As the Stargazer convention begins and is disrupted and delayed, Anderson strikes a balance between the central desert action and the dramatic challenges the New York theater company faces in portraying it accurately. Jones finds Augie’s grief unfathomable and wonders aloud, “Am I doing him right?” But that feeling of being lost in the part is part of what brings him closer to something resembling the truth.

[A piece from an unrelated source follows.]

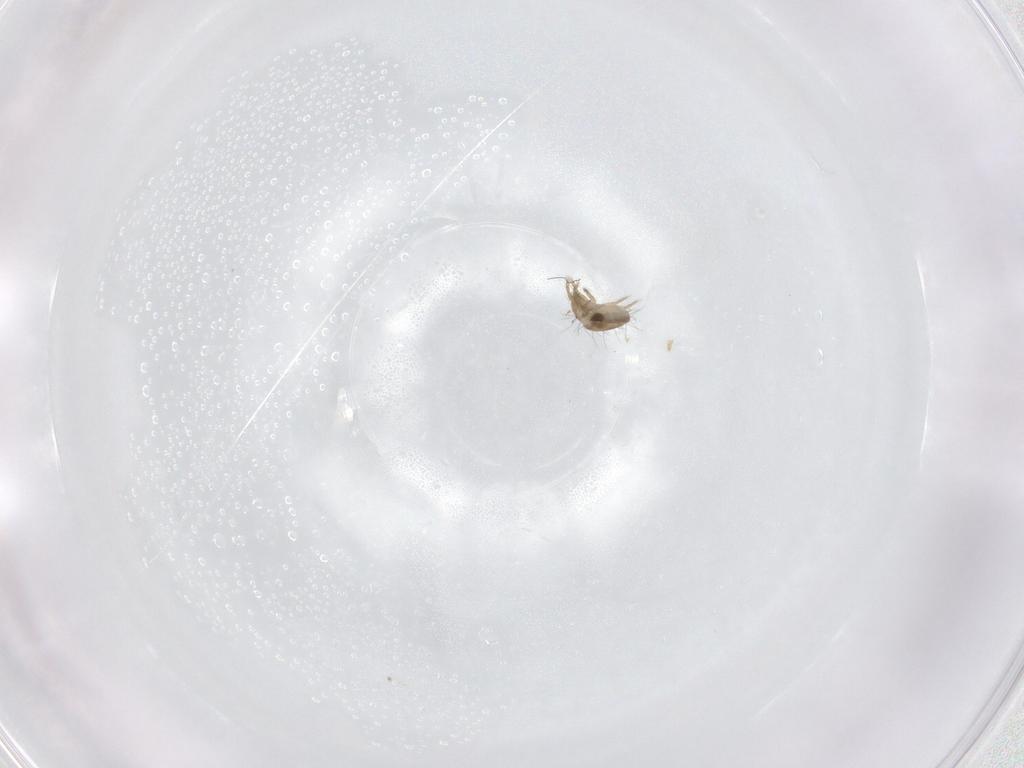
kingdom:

Anderson’s ingenious framing device, in which actors play actors playing actors, pits all these characters against each other in a way that Asteroid City, making it slightly richer than the perfectly lovable desert charmer the trailers convey. Anderson focuses on the great cosmic mysteries of existence – some in space, some on Earth, and based on human emotion. His recent films have made it clear that he is a richly philosophical filmmaker and that he enjoys studying his artistic pursuits from a distance – through the fog of memory in The big hotel in Budapestand by making storytelling itself a subject in The French shipping.

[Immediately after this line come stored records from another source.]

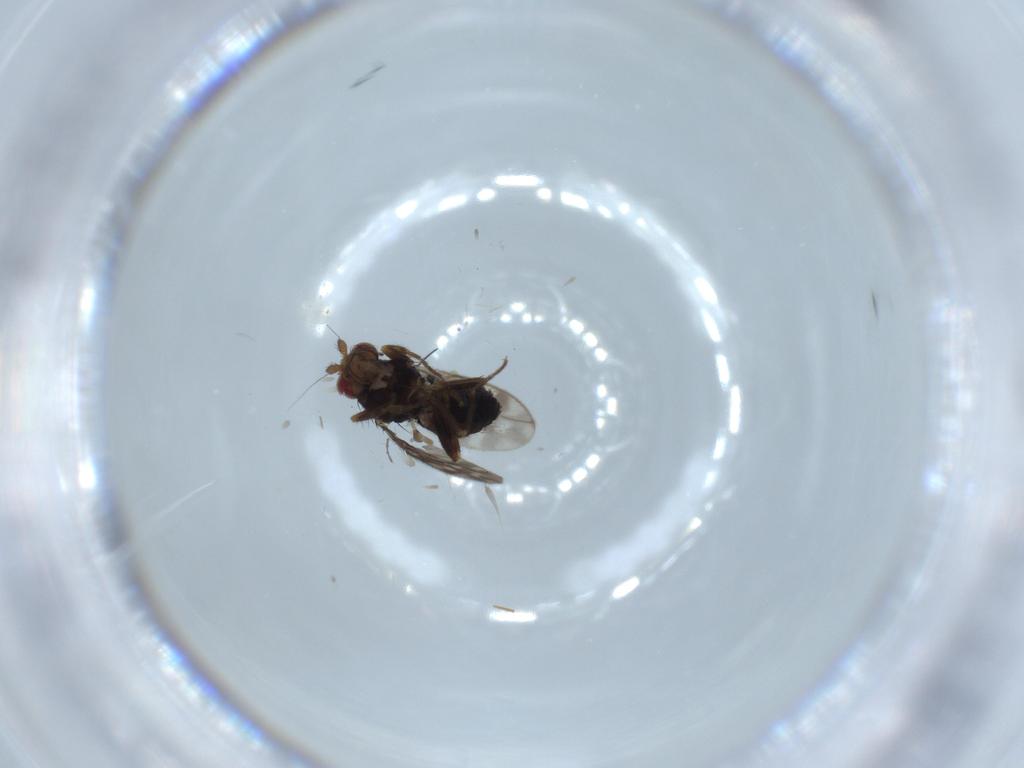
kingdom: Animalia
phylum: Arthropoda
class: Insecta
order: Diptera
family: Sphaeroceridae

Anderson’s signature pastel palette, obsessively symmetrical compositions and swirling artifice open up entire worlds in miniature. His carefully designed and constructed film dioramas often bridge the gap between cinema, theater and other visual art forms, such as the ‘living photosthat preceded radio. During their years working together, he and cinematographer Robert Yeoman have rewritten the rules of the fast tracking shot: it’s hard to think of another filmmaker who pans and tilts the camera with his level of sophistication and deadpan humor.
Anderson’s films are just as distinctive in their emotional thrust. The characters are fantastic, but their appeal to escapism and adventure is deeply felt, and it comes with a strong sense of whimsical wonder. His exotic locations make his stories resemble familiar, distant dreams. Nostalgia is key Asteroid City just as good as in his earlier films, even if the imaginative design is so much more imaginative than the actual history.
Anderson continues to progress rapidly as a filmmaker, making his worlds become exaggerated and artificial with each new project, while gently inviting his audience to accept the universality of his characters’ emotions. Of Asteroid City, he brings something essential about the role of artistic creation and re-creation, of art itself – especially in the way it helps people process trauma and the unexpected. According to him, art makes us understand what we can do, and accept what we can’t. It’s nice on the surface, but it’s also a layered existential poem. It’s Wes Anderson at his most mature and magical – and at his most unique, in a way no one else can capture – especially not AI.
Asteroid City will open in limited theatrical release in America on June 16 and in wide release on June 23.